Sven Beckert’s Cotton: Guilty Fabric of our Lives
For the Delta to become the chief grower of the industrial world’s most important commodity – a kind of Saudi Arabia of the early 19th century – its land had to be taken from its original inhabitants; and labor, capital, knowledge, and state power had to be mobilized… Wealth, as viewed from the front porches of the lavish and elegantly furnished mansions in the Delta, appeared to flow out of the soil, the result of a strange alchemy that combined emptied lands, slave labor, and… the never-ending flow of European capital.
From Empire of Cotton, A Global History, by Sven Beckert. Knopf 2014. p. 113.
Sven Beckert at Harvard is the point man in a fascinating project to rethink Capitalism not as “dismal science” but as lively “biography.” His exhilarating Empire of Cotton — aptly called “remarkable and unsettling” — is a 250-year profile of a commodity that pre-dates the Industrial Revolution but came to model and drive the drastic growth of invention and productivity after, say, 1780.
The deeper we plow in Beckert’s history, the more we feel we’re watching the unfolding adventures of a complex and contradictory stage character, maybe two. Cotton itself – the fiber and “fabric of our lives” nowadays — has an ancient Asian pedigree. Until the middle of the 18th Century, it is almost a stranger in Europe, which dressed more in wool, flax and silk. And then quickly, the imperial expansion of Europe (England in the lead) captures (literally!) the labor of West Africa, the low-tech of Asia and the farm lands of Latin America, the Caribbean and the Mississippi Delta. And so a global colossus takes shape around a burst of European inventions that multiply the speed of spinning and weaving cotton by several hundred fold into the 19th century. And of course it thrives in North America.
The politics of Cotton Capitalism suffers a near-catastrophic breakdown in the US Civil War, yet cotton cultivation keeps growing without slavery – on the bargain price of many other kinds of captive labor in Egypt and India, for example, in the share-cropping American South and today in the fields of Kazakhstan and West Africa. Textile production gravitates back toward Asia, toward the “almost absurdly dangerous” and noisy factories of Bangladesh in the present day.
What we’re learning about our long-lived twin protagonists is that both cotton and capitalism are inventive and mobile; energetic to an extreme, resourceful, often predatory, opportunistic and instinctively global in their ambition and reach. They have radically increased human productivity and improved living standards in general. At the same time they have fattened on coercive, often violent exploitation and environmental devastation.

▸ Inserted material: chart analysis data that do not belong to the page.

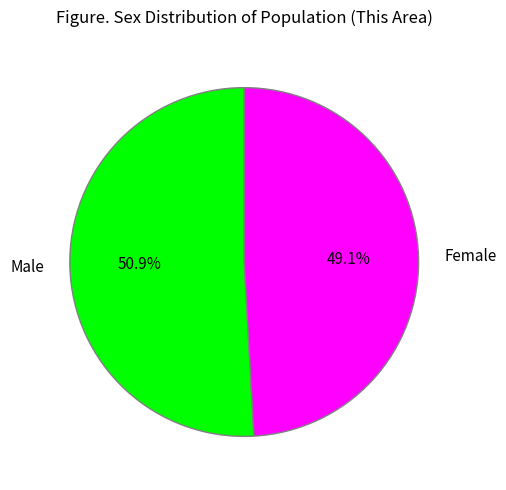

Rank the categories by value from lowest to highest.

Female, Male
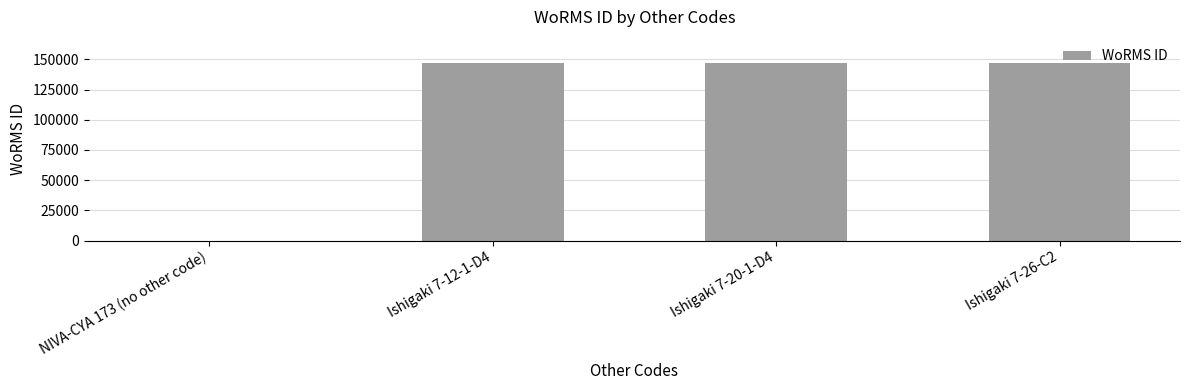

Are the bars horizontal?

No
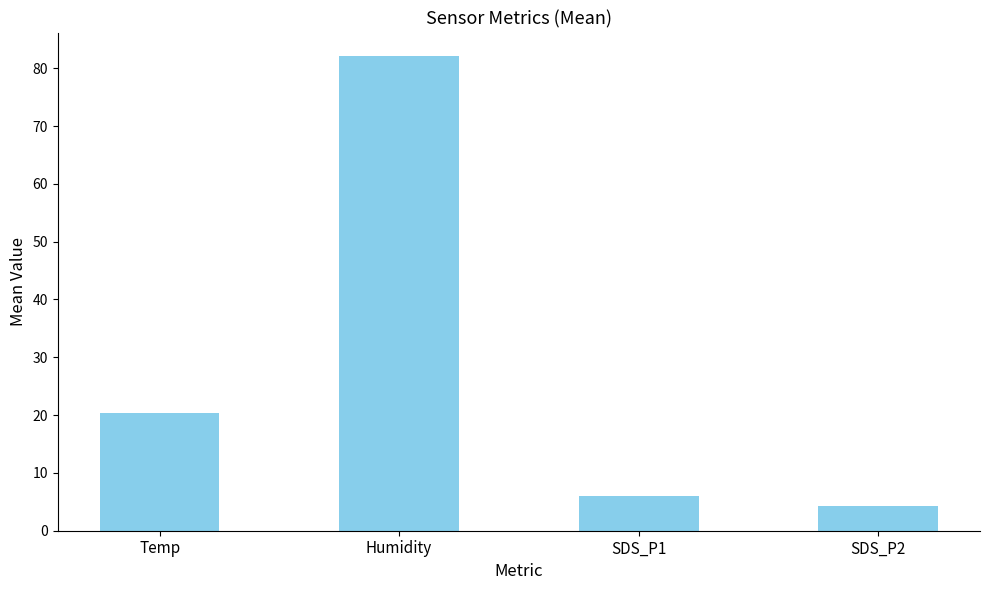

The value at Temp is 20.3. True or false?

True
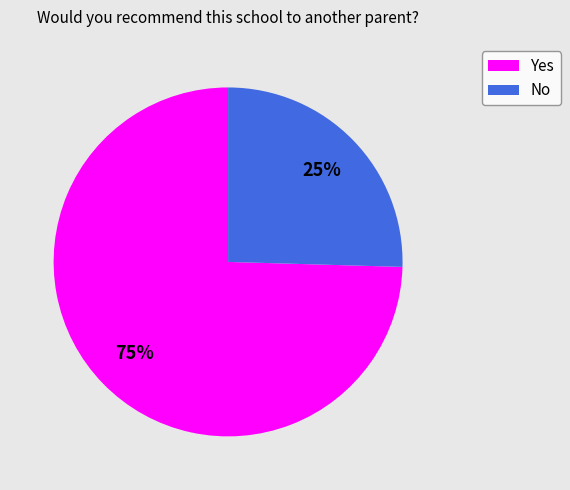

Which slice is the largest?

Yes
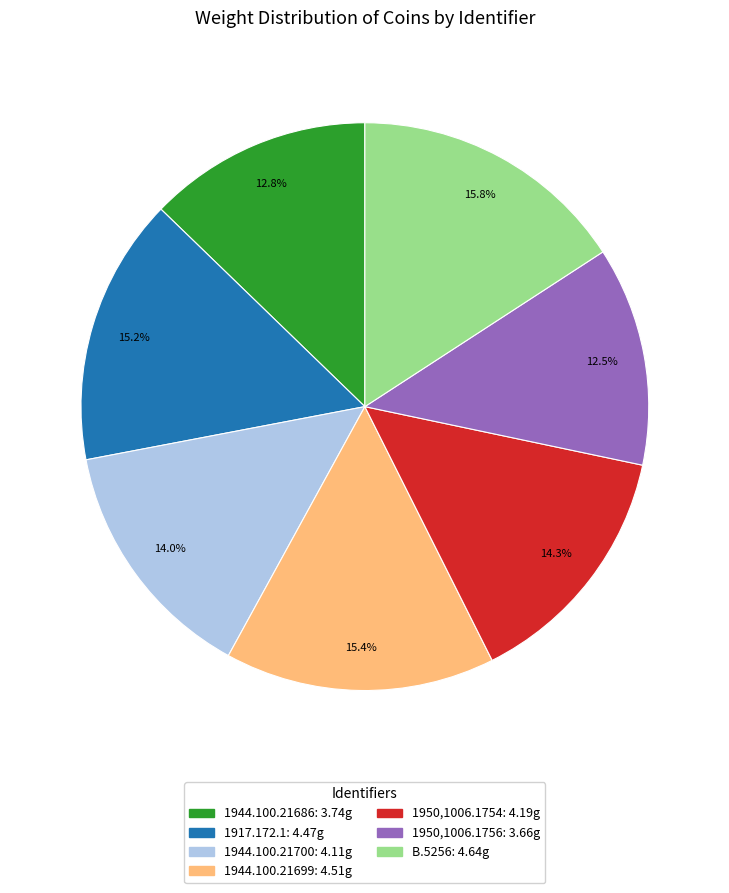

Is there any slice that represents more than half of the pie?

No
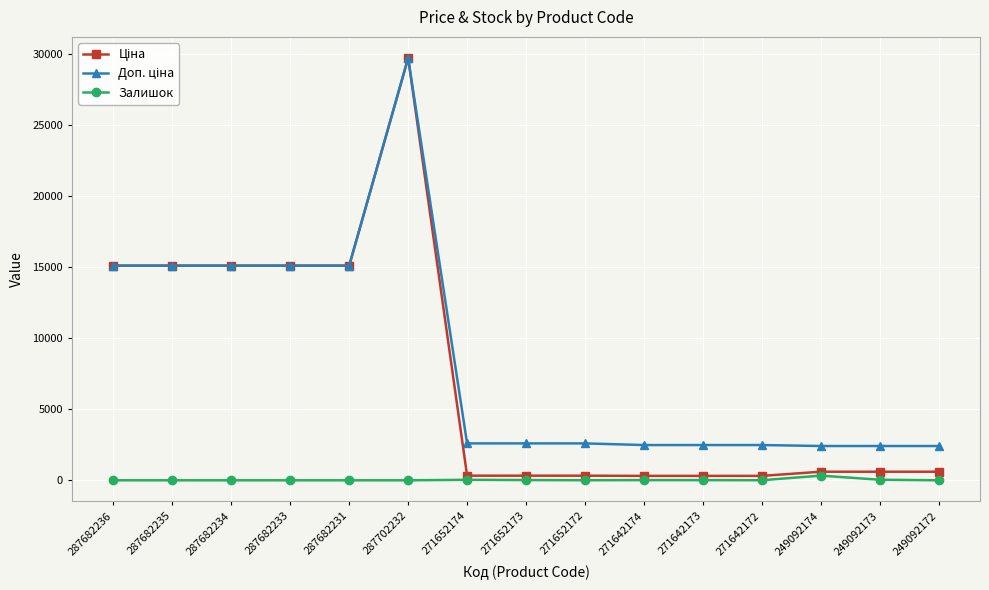

At which category is the sum across all series the highest?

287702232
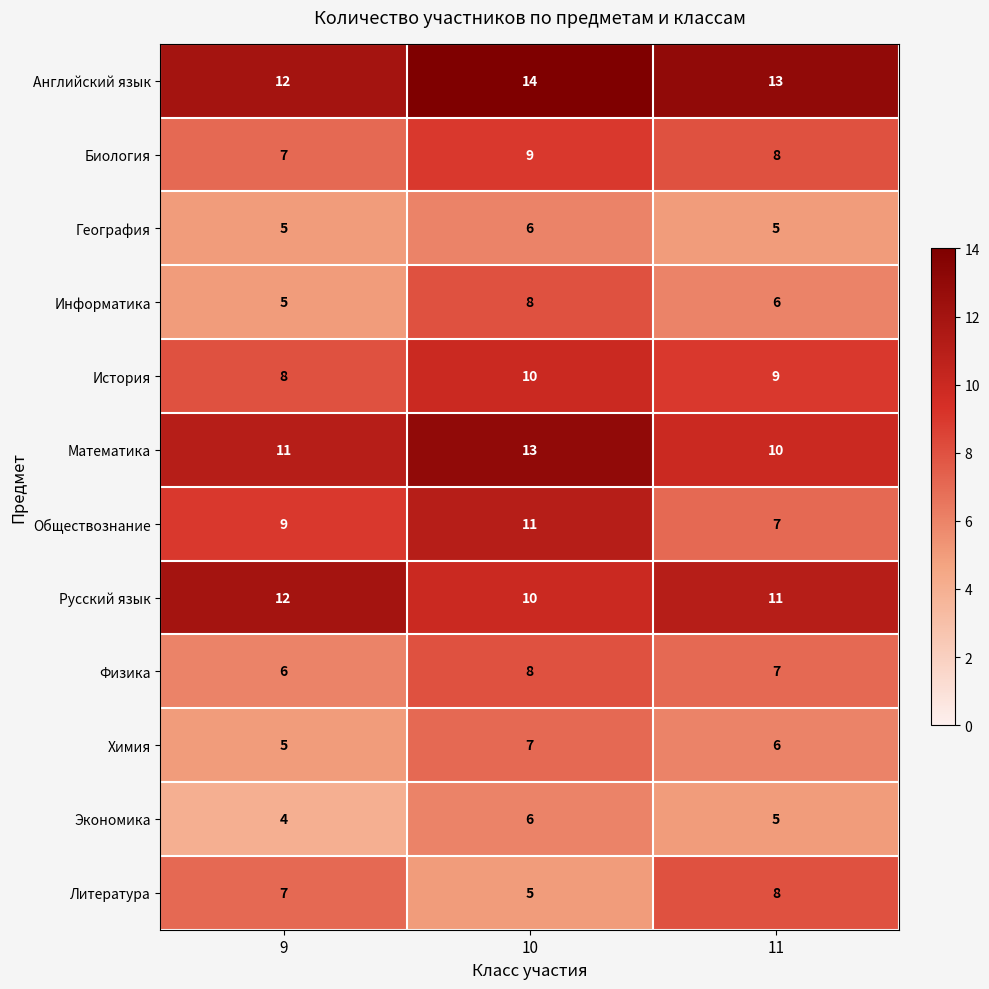

The Русский язык series shows 12 at 9. True or false?

True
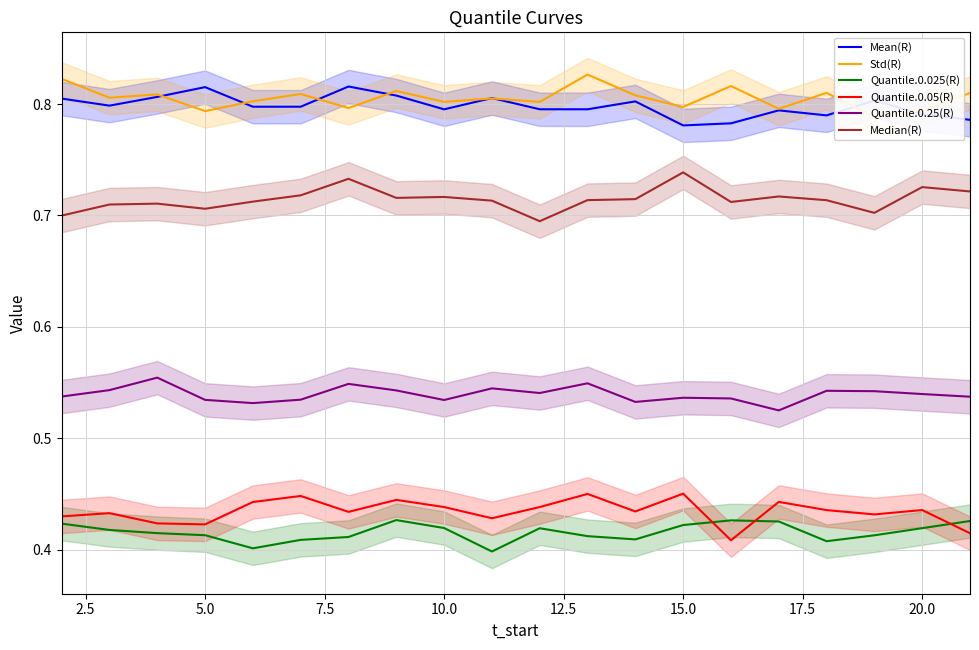

True or false: Quantile.0.05(R) and Quantile.0.25(R) intersect in this chart.

False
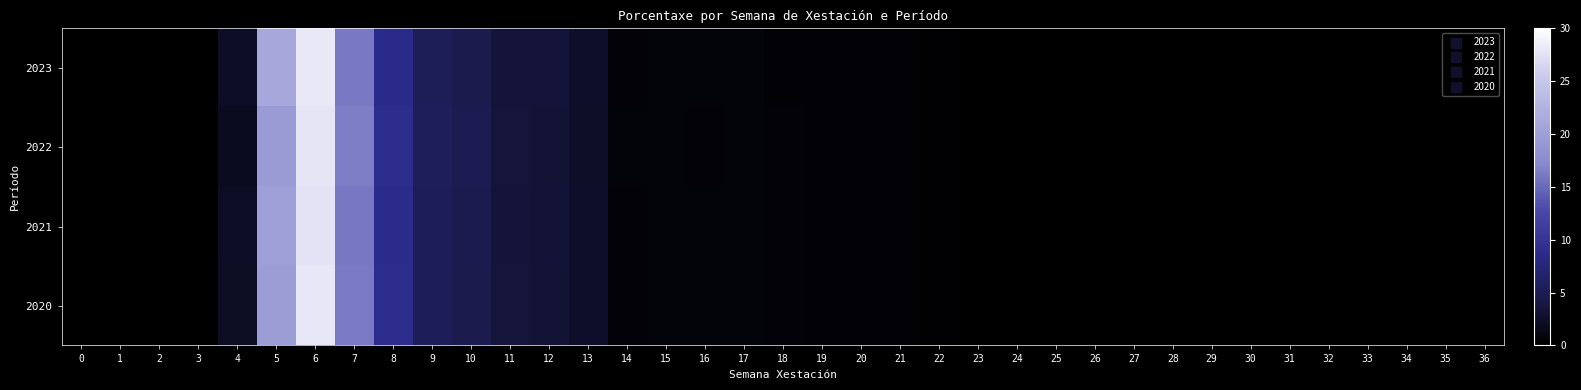

Between 27 and 35, which is larger?

27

They still do.
What Sven Beckert would ask us to remember as we order up our elegant Uniqlo T-shirts for embarrassingly few pennies is that “the global story of cotton is a story of great change… great tragedy… great courage… The world we live in today was created by people who’ve been enslaved for many generations – by taking the land of America’s native people… That legacy is still with us.”